Frisée aux lardons, otherwise known as salade Lyonnaise, offers the perfect juxtaposition of flavors: sharp, bitter greens; unctuous fat and umami from the rendered lardons (small pieces of bacon or other fatty pork); creaminess from the runny egg yolk; a sharp bite from the shallot-mustard vinaigrette; richness from the olive oil; and croutons or sautéed breadcrumbs for crunch. Like any “simple” recipe, the devil—and the flavor—is in the details.

For our version, the first step was to settle on the meat. We tried pancetta, but found it a tad boring and preferred a full 8 ounces of thick-cut bacon. We tested a variety of greens, but the bite and sturdiness of frisée or other bitter greens is crucial here—mild greens need not apply.

The secret to the perfectly poached egg?

Frisee Salad i40 Poached Eggs

After testing many techniques, we found that the most reliable approach is to drop eggs into 3 quarts of barely simmering water acidulated with vinegar. The acid in the vinegar helps firm up the whites, while the large volume of water holds its temperature well for proper poaching.

As for the vinaigrette, we held the mustard to just 2 teaspoons (in my opinion, the French overdo the mustard thing in dressings) and made the dressing in a Dutch oven after cooking the bacon. We first cooked the shallots in a bit of the bacon fat, then deglazed with vinegar, then finished it with a bit of olive oil, honey, mustard, and salt and pepper.

Boudier poaches eggs in simmering water without the help of vinegar (a hack some use to firm up the eggs so they don’t get wispy)—he does not like the flavor. Instead, he swirls the water in the saucepan and places the eggs in the water using a circular motion in the opposite direction. We tested a variety of methods, one of which was to let the eggs sit in a small bowl of half water and half vinegar before cooking, but we ended up with a standard approach, adding ¼ cup vinegar to 3 quarts of water and cooking the eggs at a bare simmer. It’s a more surefire approach for most home cooks.

Boudier uses breadcrumbs instead of croutons, but we preferred the bigger crunch of croutons made with torn country-style bread briefly toasted in the Dutch oven.

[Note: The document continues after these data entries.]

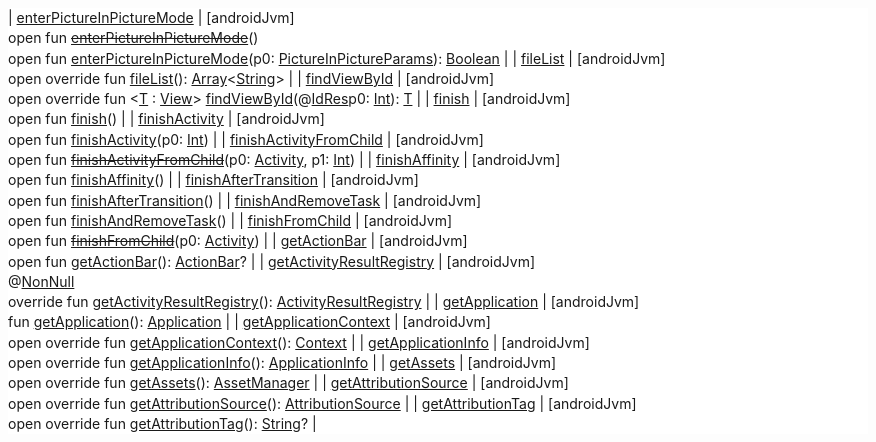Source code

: | [enterPictureInPictureMode](../-main-activity2/index.md#-1210453766%2FFunctions%2F-912451524) | [androidJvm]<br>open fun [~~enterPictureInPictureMode~~](../-main-activity2/index.md#-1210453766%2FFunctions%2F-912451524)()<br>open fun [enterPictureInPictureMode](../-main-activity2/index.md#-248336243%2FFunctions%2F-912451524)(p0: [PictureInPictureParams](https://developer.android.com/reference/kotlin/android/app/PictureInPictureParams.html)): [Boolean](https://kotlinlang.org/api/latest/jvm/stdlib/kotlin/-boolean/index.html) |
| [fileList](../-main-activity2/index.md#1346241261%2FFunctions%2F-912451524) | [androidJvm]<br>open override fun [fileList](../-main-activity2/index.md#1346241261%2FFunctions%2F-912451524)(): [Array](https://kotlinlang.org/api/latest/jvm/stdlib/kotlin/-array/index.html)&lt;[String](https://kotlinlang.org/api/latest/jvm/stdlib/kotlin/-string/index.html)&gt; |
| [findViewById](../-main-activity2/index.md#-1527164432%2FFunctions%2F-912451524) | [androidJvm]<br>open override fun &lt;[T](../-main-activity2/index.md#-1527164432%2FFunctions%2F-912451524) : [View](https://developer.android.com/reference/kotlin/android/view/View.html)&gt; [findViewById](../-main-activity2/index.md#-1527164432%2FFunctions%2F-912451524)(@[IdRes](https://developer.android.com/reference/kotlin/androidx/annotation/IdRes.html)p0: [Int](https://kotlinlang.org/api/latest/jvm/stdlib/kotlin/-int/index.html)): [T](../-main-activity2/index.md#-1527164432%2FFunctions%2F-912451524) |
| [finish](../-main-activity2/index.md#1048858871%2FFunctions%2F-912451524) | [androidJvm]<br>open fun [finish](../-main-activity2/index.md#1048858871%2FFunctions%2F-912451524)() |
| [finishActivity](../-main-activity2/index.md#-1038546362%2FFunctions%2F-912451524) | [androidJvm]<br>open fun [finishActivity](../-main-activity2/index.md#-1038546362%2FFunctions%2F-912451524)(p0: [Int](https://kotlinlang.org/api/latest/jvm/stdlib/kotlin/-int/index.html)) |
| [finishActivityFromChild](../-main-activity2/index.md#921929624%2FFunctions%2F-912451524) | [androidJvm]<br>open fun [~~finishActivityFromChild~~](../-main-activity2/index.md#921929624%2FFunctions%2F-912451524)(p0: [Activity](https://developer.android.com/reference/kotlin/android/app/Activity.html), p1: [Int](https://kotlinlang.org/api/latest/jvm/stdlib/kotlin/-int/index.html)) |
| [finishAffinity](../-main-activity2/index.md#-635508049%2FFunctions%2F-912451524) | [androidJvm]<br>open fun [finishAffinity](../-main-activity2/index.md#-635508049%2FFunctions%2F-912451524)() |
| [finishAfterTransition](../-main-activity2/index.md#-1828020174%2FFunctions%2F-912451524) | [androidJvm]<br>open fun [finishAfterTransition](../-main-activity2/index.md#-1828020174%2FFunctions%2F-912451524)() |
| [finishAndRemoveTask](../-main-activity2/index.md#96995203%2FFunctions%2F-912451524) | [androidJvm]<br>open fun [finishAndRemoveTask](../-main-activity2/index.md#96995203%2FFunctions%2F-912451524)() |
| [finishFromChild](../-main-activity2/index.md#-765143882%2FFunctions%2F-912451524) | [androidJvm]<br>open fun [~~finishFromChild~~](../-main-activity2/index.md#-765143882%2FFunctions%2F-912451524)(p0: [Activity](https://developer.android.com/reference/kotlin/android/app/Activity.html)) |
| [getActionBar](../-main-activity2/index.md#-2108225789%2FFunctions%2F-912451524) | [androidJvm]<br>open fun [getActionBar](../-main-activity2/index.md#-2108225789%2FFunctions%2F-912451524)(): [ActionBar](https://developer.android.com/reference/kotlin/android/app/ActionBar.html)? |
| [getActivityResultRegistry](../-main-activity2/index.md#706283228%2FFunctions%2F-912451524) | [androidJvm]<br>@[NonNull](https://developer.android.com/reference/kotlin/androidx/annotation/NonNull.html)<br>override fun [getActivityResultRegistry](../-main-activity2/index.md#706283228%2FFunctions%2F-912451524)(): [ActivityResultRegistry](https://developer.android.com/reference/kotlin/androidx/activity/result/ActivityResultRegistry.html) |
| [getApplication](../-main-activity2/index.md#1526237776%2FFunctions%2F-912451524) | [androidJvm]<br>fun [getApplication](../-main-activity2/index.md#1526237776%2FFunctions%2F-912451524)(): [Application](https://developer.android.com/reference/kotlin/android/app/Application.html) |
| [getApplicationContext](../-main-activity2/index.md#720574270%2FFunctions%2F-912451524) | [androidJvm]<br>open override fun [getApplicationContext](../-main-activity2/index.md#720574270%2FFunctions%2F-912451524)(): [Context](https://developer.android.com/reference/kotlin/android/content/Context.html) |
| [getApplicationInfo](../-main-activity2/index.md#875309695%2FFunctions%2F-912451524) | [androidJvm]<br>open override fun [getApplicationInfo](../-main-activity2/index.md#875309695%2FFunctions%2F-912451524)(): [ApplicationInfo](https://developer.android.com/reference/kotlin/android/content/pm/ApplicationInfo.html) |
| [getAssets](../-main-activity2/index.md#-1028304091%2FFunctions%2F-912451524) | [androidJvm]<br>open override fun [getAssets](../-main-activity2/index.md#-1028304091%2FFunctions%2F-912451524)(): [AssetManager](https://developer.android.com/reference/kotlin/android/content/res/AssetManager.html) |
| [getAttributionSource](../-main-activity2/index.md#745115299%2FFunctions%2F-912451524) | [androidJvm]<br>open override fun [getAttributionSource](../-main-activity2/index.md#745115299%2FFunctions%2F-912451524)(): [AttributionSource](https://developer.android.com/reference/kotlin/android/content/AttributionSource.html) |
| [getAttributionTag](../-main-activity2/index.md#-2059689374%2FFunctions%2F-912451524) | [androidJvm]<br>open override fun [getAttributionTag](../-main-activity2/index.md#-2059689374%2FFunctions%2F-912451524)(): [String](https://kotlinlang.org/api/latest/jvm/stdlib/kotlin/-string/index.html)? |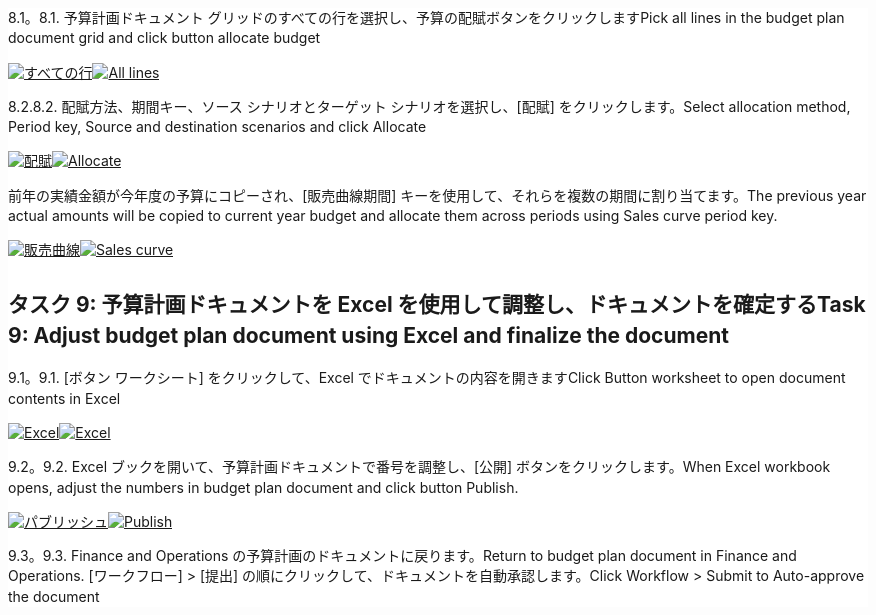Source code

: <span data-ttu-id="c72ba-275">8.1。</span><span class="sxs-lookup"><span data-stu-id="c72ba-275">8.1.</span></span> <span data-ttu-id="c72ba-276">予算計画ドキュメント グリッドのすべての行を選択し、予算の配賦ボタンをクリックします</span><span class="sxs-lookup"><span data-stu-id="c72ba-276">Pick all lines in the budget plan document grid and click button allocate budget</span></span> 

<span data-ttu-id="c72ba-277">[![すべての行](./media/screenshot32.png)](./media/screenshot32.png)</span><span class="sxs-lookup"><span data-stu-id="c72ba-277">[![All lines](./media/screenshot32.png)](./media/screenshot32.png)</span></span> 

<span data-ttu-id="c72ba-278">8.2.</span><span class="sxs-lookup"><span data-stu-id="c72ba-278">8.2.</span></span> <span data-ttu-id="c72ba-279">配賦方法、期間キー、ソース シナリオとターゲット シナリオを選択し、[配賦] をクリックします。</span><span class="sxs-lookup"><span data-stu-id="c72ba-279">Select allocation method, Period key, Source and destination scenarios and click Allocate</span></span> 

<span data-ttu-id="c72ba-280">[![配賦](./media/screenshot33.png)](./media/screenshot33.png)</span><span class="sxs-lookup"><span data-stu-id="c72ba-280">[![Allocate](./media/screenshot33.png)](./media/screenshot33.png)</span></span>

<span data-ttu-id="c72ba-281">前年の実績金額が今年度の予算にコピーされ、[販売曲線期間] キーを使用して、それらを複数の期間に割り当てます。</span><span class="sxs-lookup"><span data-stu-id="c72ba-281">The previous year actual amounts will be copied to current year budget and allocate them across periods using Sales curve period key.</span></span> 

<span data-ttu-id="c72ba-282">[![販売曲線](./media/screenshot34.png)](./media/screenshot34.png)</span><span class="sxs-lookup"><span data-stu-id="c72ba-282">[![Sales curve](./media/screenshot34.png)](./media/screenshot34.png)</span></span>

## <a name="task-9-adjust-budget-plan-document-using-excel-and-finalize-the-document"></a><span data-ttu-id="c72ba-283">タスク 9: 予算計画ドキュメントを Excel を使用して調整し、ドキュメントを確定する</span><span class="sxs-lookup"><span data-stu-id="c72ba-283">Task 9: Adjust budget plan document using Excel and finalize the document</span></span>
<span data-ttu-id="c72ba-284">9.1。</span><span class="sxs-lookup"><span data-stu-id="c72ba-284">9.1.</span></span> <span data-ttu-id="c72ba-285">[ボタン ワークシート] をクリックして、Excel でドキュメントの内容を開きます</span><span class="sxs-lookup"><span data-stu-id="c72ba-285">Click Button worksheet to open document contents in Excel</span></span>

<span data-ttu-id="c72ba-286">[![Excel](./media/screenshot35.png)](./media/screenshot35.png)</span><span class="sxs-lookup"><span data-stu-id="c72ba-286">[![Excel](./media/screenshot35.png)](./media/screenshot35.png)</span></span>

<span data-ttu-id="c72ba-287">9.2。</span><span class="sxs-lookup"><span data-stu-id="c72ba-287">9.2.</span></span> <span data-ttu-id="c72ba-288">Excel ブックを開いて、予算計画ドキュメントで番号を調整し、[公開] ボタンをクリックします。</span><span class="sxs-lookup"><span data-stu-id="c72ba-288">When Excel workbook opens, adjust the numbers in budget plan document and click button Publish.</span></span>

<span data-ttu-id="c72ba-289">[![パブリッシュ](./media/screenshot36.png)](./media/screenshot36.png)</span><span class="sxs-lookup"><span data-stu-id="c72ba-289">[![Publish](./media/screenshot36.png)](./media/screenshot36.png)</span></span>

<span data-ttu-id="c72ba-290">9.3。</span><span class="sxs-lookup"><span data-stu-id="c72ba-290">9.3.</span></span> <span data-ttu-id="c72ba-291">Finance and Operations の予算計画のドキュメントに戻ります。</span><span class="sxs-lookup"><span data-stu-id="c72ba-291">Return to budget plan document in Finance and Operations.</span></span> <span data-ttu-id="c72ba-292">[ワークフロー] &gt; [提出] の順にクリックして、ドキュメントを自動承認します。</span><span class="sxs-lookup"><span data-stu-id="c72ba-292">Click Workflow &gt; Submit to Auto-approve the document</span></span>
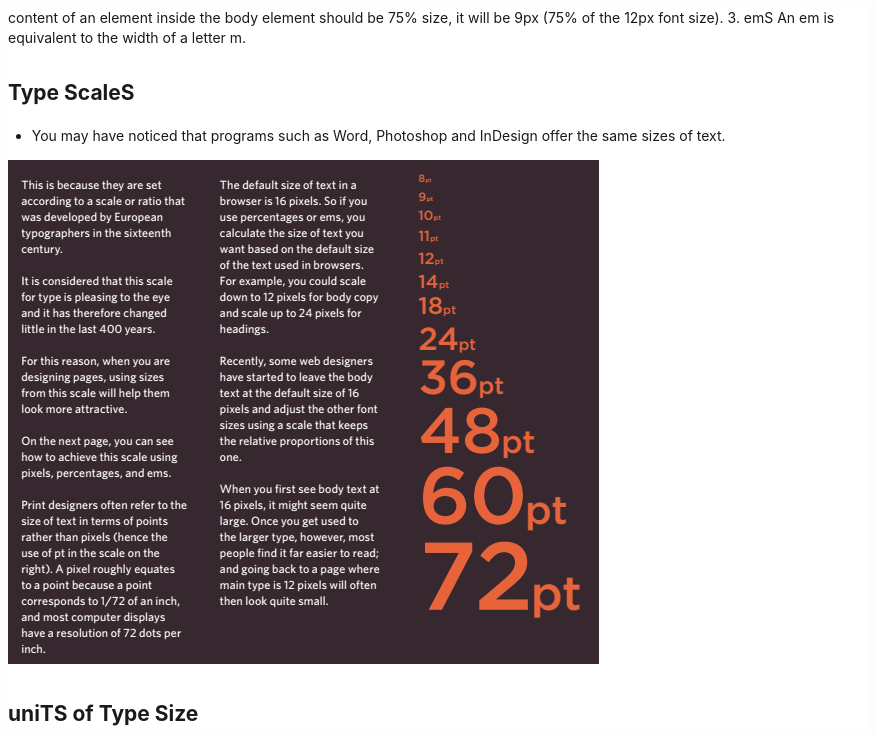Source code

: content of an element inside the
body element should be 75%
size, it will be 9px (75% of the
12px font size).
3. emS
An em is equivalent to the width
of a letter m.

## Type ScaleS

- You may have noticed that programs such as
Word, Photoshop and InDesign offer the same
sizes of text.

![p](./img/17.png)

## uniTS of Type Size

The culinary scene in Paris is changing fast, with younger, more diverse chefs breaking out and offering new dishes with new flavors, but one often returns to the classic bistro menu. These time-honored recipes survive and prosper for a reason. Frisée aux lardons, oeuf mayonnaise, leeks vinaigrette, blanquette de veau—all are greater than the sum of their parts.